I know I complain alot here about the working conditions and the abysmal pay. I probably should be thankful that I have a job at all right now.
But that still doesn't make it right that they treat us like inmates and we have the second lowest pay in the country. I'm not sure who is lowest right now. It varies back and forth. Heck, it might be us again.
But I'm sure as hell glad I didn't start doing this back in the day when the state was new and the first prison was built.
Back in the early 1800's, the state appropriated $25,000 to build the first prison. And that was a hell of a lot of money back then. And even then the officers were the low man on the totem pole. Let me read you an excerpt from a book about the state I found in a drawer somewhere:
"Certainly one of the things they could not afford to cut back on was the already meager salary they were paying guards. The first guards at the Raccoon City Penitentiary were paid $130.00 a year. Thus from the very beginning of the operation of the State Prison, the payment of the guards was a problem. For the next 150 years low salaries for correctional workers generally, and guards specifically, would perhaps be the main reason for the continuously high turnover rate."
And here's a little bit from later on in the 1930's:
"With jobs scarce as they were in the 1930's, men were eager to become prison guards. A 36 year retired corrections officer remembers how excited he was in 1938 upon being told he had landed one of those coveted positions. Folks back home envied his $138 a month salary. Never mind that he was told he would need to buy two of the three pieces of required equipment: a whistle and a blue serge suit ("uniforms" would not come until 1955). The third piece of equipment, a small club, would be made for him by an inmate. Never mind, also, that he would be on call 24 hours a day, 7 days a week, for his $138, that he would always work at least a 48 hour week, and often a good deal longer, and never receive overtime pay, sick leave, insurance, or other fringe benefits."

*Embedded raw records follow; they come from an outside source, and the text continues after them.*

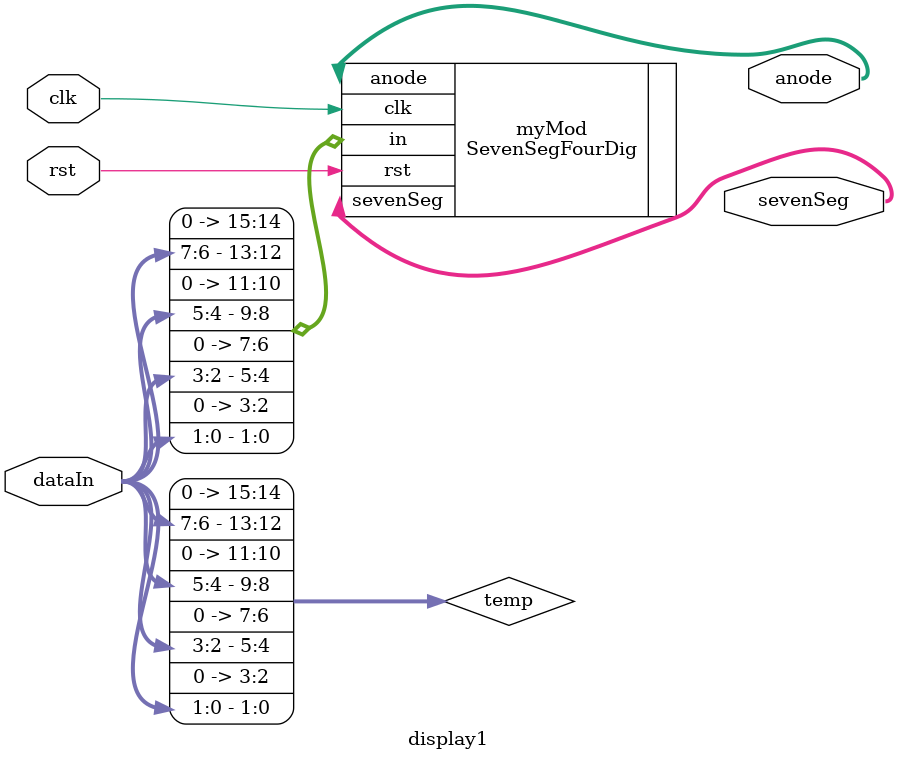
<source format=v>
`timescale 1ns / 1ps
module display1(clk, rst, dataIn, anode, sevenSeg);
	input clk, rst;
	input [7:0] dataIn;
	output [3:0] anode;
	output [7:0] sevenSeg;
	reg [15:0] temp;

	SevenSegFourDig myMod(.clk(clk), .rst(rst), .in(temp), .sevenSeg(sevenSeg), .anode(anode));
	
	always @(*) begin
		temp [3:0] = {2'b00,dataIn[1:0]};
		temp [7:4] = {2'b00,dataIn[3:2]};
		temp [11:8] = {2'b00,dataIn[5:4]};
		temp [15:12] = {2'b00,dataIn[7:6]};
	end

endmodule

</source>
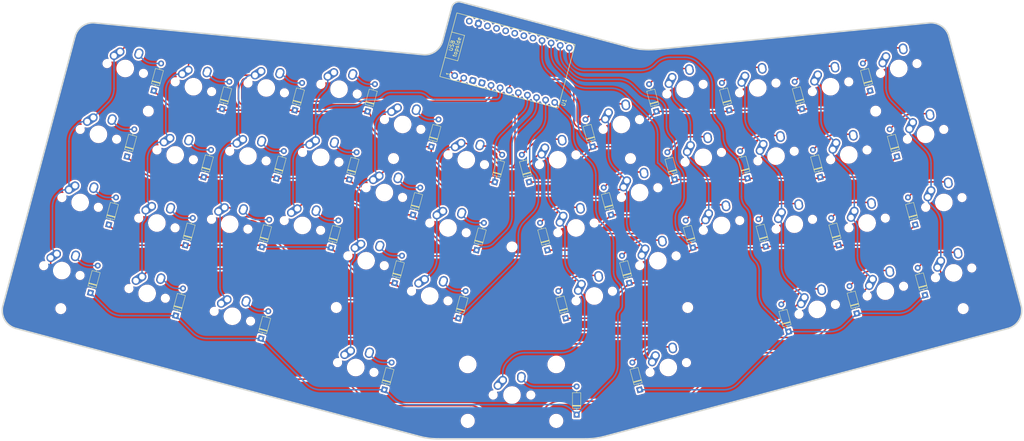
<source format=kicad_pcb>
(kicad_pcb (version 20221018) (generator pcbnew)

  (general
    (thickness 1.6)
  )

  (paper "A3")
  (layers
    (0 "F.Cu" signal)
    (31 "B.Cu" signal)
    (32 "B.Adhes" user "B.Adhesive")
    (33 "F.Adhes" user "F.Adhesive")
    (34 "B.Paste" user)
    (35 "F.Paste" user)
    (36 "B.SilkS" user "B.Silkscreen")
    (37 "F.SilkS" user "F.Silkscreen")
    (38 "B.Mask" user)
    (39 "F.Mask" user)
    (40 "Dwgs.User" user "User.Drawings")
    (41 "Cmts.User" user "User.Comments")
    (42 "Eco1.User" user "User.Eco1")
    (43 "Eco2.User" user "User.Eco2")
    (44 "Edge.Cuts" user)
    (45 "Margin" user)
    (46 "B.CrtYd" user "B.Courtyard")
    (47 "F.CrtYd" user "F.Courtyard")
    (48 "B.Fab" user)
    (49 "F.Fab" user)
    (50 "User.1" user)
    (51 "User.2" user)
    (52 "User.3" user)
    (53 "User.4" user)
    (54 "User.5" user)
    (55 "User.6" user)
    (56 "User.7" user)
    (57 "User.8" user)
    (58 "User.9" user)
  )

  (setup
    (pad_to_mask_clearance 0)
    (grid_origin 210 150)
    (pcbplotparams
      (layerselection 0x00010fc_ffffffff)
      (plot_on_all_layers_selection 0x0000000_00000000)
      (disableapertmacros false)
      (usegerberextensions false)
      (usegerberattributes true)
      (usegerberadvancedattributes true)
      (creategerberjobfile true)
      (dashed_line_dash_ratio 12.000000)
      (dashed_line_gap_ratio 3.000000)
      (svgprecision 4)
      (plotframeref false)
      (viasonmask false)
      (mode 1)
      (useauxorigin false)
      (hpglpennumber 1)
      (hpglpenspeed 20)
      (hpglpendiameter 15.000000)
      (dxfpolygonmode true)
      (dxfimperialunits true)
      (dxfusepcbnewfont true)
      (psnegative false)
      (psa4output false)
      (plotreference true)
      (plotvalue true)
      (plotinvisibletext false)
      (sketchpadsonfab false)
      (subtractmaskfromsilk false)
      (outputformat 1)
      (mirror false)
      (drillshape 1)
      (scaleselection 1)
      (outputdirectory "")
    )
  )

  (net 0 "")
  (net 1 "L1")
  (net 2 "Net-(D1-A)")
  (net 3 "Net-(D2-A)")
  (net 4 "Net-(D3-A)")
  (net 5 "Net-(D4-A)")
  (net 6 "Net-(D5-A)")
  (net 7 "Net-(D6-A)")
  (net 8 "L5")
  (net 9 "Net-(D7-A)")
  (net 10 "Net-(D8-A)")
  (net 11 "Net-(D9-A)")
  (net 12 "Net-(D10-A)")
  (net 13 "Net-(D11-A)")
  (net 14 "Net-(D12-A)")
  (net 15 "L2")
  (net 16 "Net-(D13-A)")
  (net 17 "Net-(D14-A)")
  (net 18 "Net-(D15-A)")
  (net 19 "Net-(D16-A)")
  (net 20 "Net-(D17-A)")
  (net 21 "Net-(D18-A)")
  (net 22 "L6")
  (net 23 "Net-(D19-A)")
  (net 24 "Net-(D20-A)")
  (net 25 "Net-(D21-A)")
  (net 26 "Net-(D22-A)")
  (net 27 "Net-(D23-A)")
  (net 28 "Net-(D24-A)")
  (net 29 "L3")
  (net 30 "Net-(D25-A)")
  (net 31 "Net-(D26-A)")
  (net 32 "Net-(D27-A)")
  (net 33 "Net-(D28-A)")
  (net 34 "Net-(D29-A)")
  (net 35 "Net-(D30-A)")
  (net 36 "L7")
  (net 37 "Net-(D31-A)")
  (net 38 "Net-(D32-A)")
  (net 39 "Net-(D33-A)")
  (net 40 "Net-(D34-A)")
  (net 41 "Net-(D35-A)")
  (net 42 "Net-(D36-A)")
  (net 43 "L4")
  (net 44 "Net-(D37-A)")
  (net 45 "Net-(D38-A)")
  (net 46 "Net-(D39-A)")
  (net 47 "Net-(D40-A)")
  (net 48 "Net-(D41-A)")
  (net 49 "L8")
  (net 50 "Net-(D42-A)")
  (net 51 "Net-(D43-A)")
  (net 52 "Net-(D44-A)")
  (net 53 "Net-(D45-A)")
  (net 54 "C1")
  (net 55 "C2")
  (net 56 "C3")
  (net 57 "C4")
  (net 58 "C5")
  (net 59 "C6")
  (net 60 "unconnected-(U1-B0-Pad13)")
  (net 61 "unconnected-(U1-RST-Pad15)")
  (net 62 "unconnected-(U1-F4-Pad17)")
  (net 63 "unconnected-(U1-F5-Pad18)")
  (net 64 "unconnected-(U1-F6-Pad19)")
  (net 65 "unconnected-(U1-F7-Pad20)")
  (net 66 "unconnected-(U1-GND-Pad3)")
  (net 67 "unconnected-(U1-GND-Pad4)")
  (net 68 "unconnected-(U1-GND-Pad14)")
  (net 69 "unconnected-(U1-VCC-Pad16)")

  (footprint "_mx:MX-Alps-Hybrid-1U" (layer "F.Cu") (at 276.2963 107.073 15))

  (footprint "_mx:MX-Alps-Hybrid-1U" (layer "F.Cu") (at 310.7213 161.9454 15))

  (footprint "Diode_THT:D_DO-35_SOD27_P7.62mm_Horizontal" (layer "F.Cu") (at 224.48 169.276 105))

  (footprint "_mx:MX-Alps-Hybrid-1.25U" (layer "F.Cu") (at 111.5788 162.5617 -15))

  (footprint "_mx:MX-Alps-Hybrid-1U" (layer "F.Cu") (at 281.2268 125.4739 15))

  (footprint "_mx:MX-Alps-Hybrid-1.25U" (layer "F.Cu") (at 326.4918 137.9977 15))

  (footprint "Diode_THT:D_DO-35_SOD27_P7.62mm_Horizontal" (layer "F.Cu") (at 278.4501 149.8843 105))

  (footprint "_mx:MX-Alps-Hybrid-1U" (layer "F.Cu") (at 192.7432 144.8656 -15))

  (footprint "_mx:MX-Alps-Hybrid-1U" (layer "F.Cu") (at 286.1573 143.8748 15))

  (footprint "_mx:MX-Alps-Hybrid-1U" (layer "F.Cu") (at 314.3307 101.8122 15))

  (footprint "_mx:MX-Alps-Hybrid-1U" (layer "F.Cu") (at 153.4762 144.205 -15))

  (footprint "Diode_THT:D_DO-35_SOD27_P7.62mm_Horizontal" (layer "F.Cu") (at 313.8541 125.6063 105))

  (footprint "_mx:MX-Alps-Hybrid-1U" (layer "F.Cu") (at 197.6737 126.4647 -15))

  (footprint "_mx:MX-Alps-Hybrid-1U" (layer "F.Cu") (at 222.3263 126.4647 15))

  (footprint "MountingHole:MountingHole_2.2mm_M2" (layer "F.Cu") (at 111.8974 113.342))

  (footprint "MountingHole:MountingHole_2.2mm_M2" (layer "F.Cu") (at 241.9598 126.1344))

  (footprint "Diode_THT:D_DO-35_SOD27_P7.62mm_Horizontal" (layer "F.Cu") (at 214.619 132.4743 105))

  (footprint "_mx:MX-Alps-Hybrid-1U" (layer "F.Cu") (at 266.5238 144.205 15))

  (footprint "Diode_THT:D_DO-35_SOD27_P7.62mm_Horizontal" (layer "F.Cu") (at 121.9164 149.554 75))

  (footprint "_mx:MX-Alps-Hybrid-1.25U" (layer "F.Cu") (at 134.5799 168.7248 -15))

  (footprint "_mx:MX-Alps-Hybrid-1U" (layer "F.Cu") (at 232.1873 163.2665 15))

  (footprint "_mx:MX-Alps-Hybrid-1.5U" (layer "F.Cu") (at 252.1511 182.5697 15))

  (footprint "Diode_THT:D_DO-35_SOD27_P7.62mm_Horizontal" (layer "F.Cu") (at 195.52 169.276 75))

  (footprint "PCM_marbastlib-xp-promicroish:ProMicro_USBup" (layer "F.Cu") (at 210 100 75))

  (footprint "Diode_THT:D_DO-35_SOD27_P7.62mm_Horizontal" (layer "F.Cu") (at 175.5562 188.5793 75))

  (footprint "_mx:MX-Alps-Hybrid-1U" (layer "F.Cu") (at 256.6628 107.4033 15))

  (footprint "Diode_THT:D_DO-35_SOD27_P7.62mm_Horizontal" (layer "F.Cu") (at 126.8469 131.1531 75))

  (footprint "_mx:MX-Alps-Hybrid-1.25U" (layer "F.Cu") (at 93.5082 137.9977 -15))

  (footprint "Diode_THT:D_DO-35_SOD27_P7.62mm_Horizontal" (layer "F.Cu") (at 101.2154 144.0072 75))

  (footprint "Diode_THT:D_DO-35_SOD27_P7.62mm_Horizontal" (layer "F.Cu") (at 303.0141 167.9549 105))

  (footprint "Diode_THT:D_DO-35_SOD27_P7.62mm_Horizontal" (layer "F.Cu") (at 321.415 163.0244 105))

  (footprint "_mx:MX-Alps-Hybrid-1U" (layer "F.Cu") (at 244.425 135.3349 15))

  (footprint "Diode_THT:D_DO-35_SOD27_P7.62mm_Horizontal" (layer "F.Cu") (at 151.4109 113.0825 75))

  (footprint "_mx:MX-Alps-Hybrid-1U" (layer "F.Cu") (at 249.3555 153.7358 15))

  (footprint "_mx:MX-Alps-Hybrid-1.5U" (layer "F.Cu") (at 167.8489 182.5697 -15))

  (footprint "Diode_THT:D_DO-35_SOD27_P7.62mm_Horizontal" (layer "F.Cu") (at 161.1834 150.2146 75))

  (footprint "_mx:MX-Alps-Hybrid-1U" (layer "F.Cu") (at 158.4067 125.8042 -15))

  (footprint "Diode_THT:D_DO-35_SOD27_P7.62mm_Horizontal" (layer "F.Cu") (at 298.0836 149.554 105))

  (footprint "_mx:MX-Alps-Hybrid-1U" (layer "F.Cu") (at 114.2092 143.5445 -15))

  (footprint "MountingHole:MountingHole_2.2mm_M2" (layer "F.Cu") (at 210 150))

  (footprint "_mx:MX-Alps-Hybrid-1U" (layer "F.Cu") (at 292.3204 166.8759 15))

  (footprint "Diode_THT:D_DO-35_SOD27_P7.62mm_Horizontal" (layer "F.Cu") (at 131.7774 112.7523 75))

  (footprint "Diode_THT:D_DO-35_SOD27_P7.62mm_Horizontal" (layer "F.Cu") (at 241.6483 159.7453 105))

  (footprint "_mx:MX-Alps-Hybrid-1U" (layer "F.Cu") (at 239.4945 116.934 15))

  (footprint "Diode_THT:D_DO-35_SOD27_P7.62mm_Horizontal" (layer "F.Cu")
    (tstamp 6db8393b-4db8-4041-b7d8-9e535538edd9)
    (at 293.1531 131.1531 105)
    (descr "Diode, DO-35_SOD27 series, Axial, Horizontal, pin pitch=7.62mm, , length*diame
... [3033458 chars truncated]
</source>
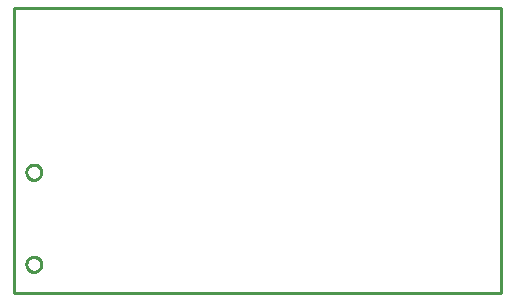
<source format=gko>
G04 EAGLE Gerber RS-274X export*
G75*
%MOMM*%
%FSLAX34Y34*%
%LPD*%
%INBoard Outline*%
%IPPOS*%
%AMOC8*
5,1,8,0,0,1.08239X$1,22.5*%
G01*
%ADD10C,0.254000*%


D10*
X0Y0D02*
X412750Y0D01*
X412750Y241300D01*
X0Y241300D01*
X0Y0D01*
X16638Y18150D02*
X16017Y18211D01*
X15405Y18333D01*
X14808Y18514D01*
X14232Y18753D01*
X13682Y19047D01*
X13163Y19393D01*
X12680Y19789D01*
X12239Y20230D01*
X11843Y20713D01*
X11497Y21232D01*
X11203Y21782D01*
X10964Y22358D01*
X10783Y22955D01*
X10661Y23567D01*
X10600Y24188D01*
X10600Y24812D01*
X10661Y25433D01*
X10783Y26045D01*
X10964Y26642D01*
X11203Y27218D01*
X11497Y27769D01*
X11843Y28287D01*
X12239Y28770D01*
X12680Y29211D01*
X13163Y29607D01*
X13682Y29953D01*
X14232Y30247D01*
X14808Y30486D01*
X15405Y30667D01*
X16017Y30789D01*
X16638Y30850D01*
X17262Y30850D01*
X17883Y30789D01*
X18495Y30667D01*
X19092Y30486D01*
X19668Y30247D01*
X20219Y29953D01*
X20737Y29607D01*
X21220Y29211D01*
X21661Y28770D01*
X22057Y28287D01*
X22403Y27769D01*
X22697Y27218D01*
X22936Y26642D01*
X23117Y26045D01*
X23239Y25433D01*
X23300Y24812D01*
X23300Y24188D01*
X23239Y23567D01*
X23117Y22955D01*
X22936Y22358D01*
X22697Y21782D01*
X22403Y21232D01*
X22057Y20713D01*
X21661Y20230D01*
X21220Y19789D01*
X20737Y19393D01*
X20219Y19047D01*
X19668Y18753D01*
X19092Y18514D01*
X18495Y18333D01*
X17883Y18211D01*
X17262Y18150D01*
X16638Y18150D01*
X16638Y96150D02*
X16017Y96211D01*
X15405Y96333D01*
X14808Y96514D01*
X14232Y96753D01*
X13682Y97047D01*
X13163Y97393D01*
X12680Y97789D01*
X12239Y98230D01*
X11843Y98713D01*
X11497Y99232D01*
X11203Y99782D01*
X10964Y100358D01*
X10783Y100955D01*
X10661Y101567D01*
X10600Y102188D01*
X10600Y102812D01*
X10661Y103433D01*
X10783Y104045D01*
X10964Y104642D01*
X11203Y105218D01*
X11497Y105769D01*
X11843Y106287D01*
X12239Y106770D01*
X12680Y107211D01*
X13163Y107607D01*
X13682Y107953D01*
X14232Y108247D01*
X14808Y108486D01*
X15405Y108667D01*
X16017Y108789D01*
X16638Y108850D01*
X17262Y108850D01*
X17883Y108789D01*
X18495Y108667D01*
X19092Y108486D01*
X19668Y108247D01*
X20219Y107953D01*
X20737Y107607D01*
X21220Y107211D01*
X21661Y106770D01*
X22057Y106287D01*
X22403Y105769D01*
X22697Y105218D01*
X22936Y104642D01*
X23117Y104045D01*
X23239Y103433D01*
X23300Y102812D01*
X23300Y102188D01*
X23239Y101567D01*
X23117Y100955D01*
X22936Y100358D01*
X22697Y99782D01*
X22403Y99232D01*
X22057Y98713D01*
X21661Y98230D01*
X21220Y97789D01*
X20737Y97393D01*
X20219Y97047D01*
X19668Y96753D01*
X19092Y96514D01*
X18495Y96333D01*
X17883Y96211D01*
X17262Y96150D01*
X16638Y96150D01*
M02*

</source>
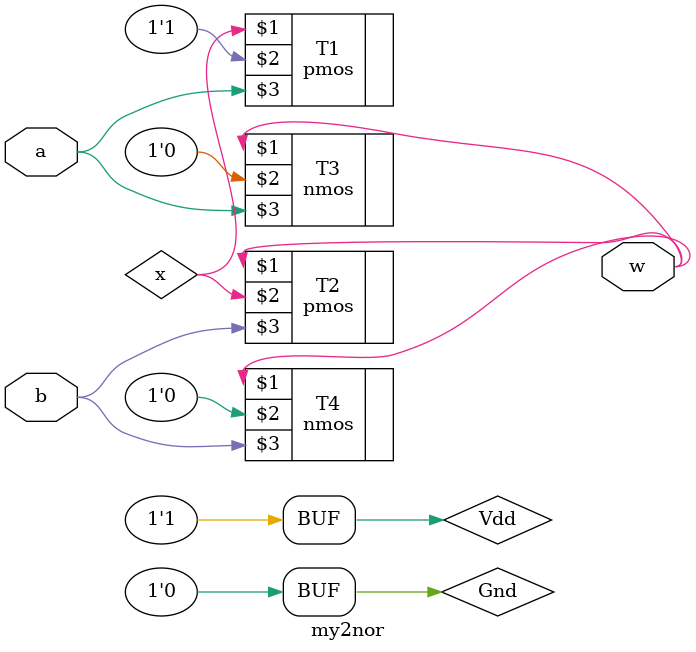
<source format=v>
 `timescale 1ns/1ns
module my2nor (input a, b, output w);
	supply1 Vdd;
	supply0 Gnd;
	wire x;
	pmos #(5,6,7) T1(x, Vdd, a);
	pmos #(5,6,7) T2(w, x, b);
	nmos #(3,4,5) T3(w, Gnd, a);
	nmos #(3,4,5) T4(w, Gnd, b);
endmodule

</source>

Okay. Screw that. I'm glad I was doing something else for a living back then.
Even though I think we have it rough now, I'm glad I wasn't working here back in those days.
But I have a sneaking suspicion that if you compared the cost of living back then to now, I'm probably taking home the equivalent of that same $138 a month. Maybe if you counted in my insurance it would go up to a whole $140.
As far as I can tell, Bob Barker is the only guy who ever got rich off of the prisons. And he got to play with Carol Whatsername, too.
Man, did I take a wrong turn somewhere, or what?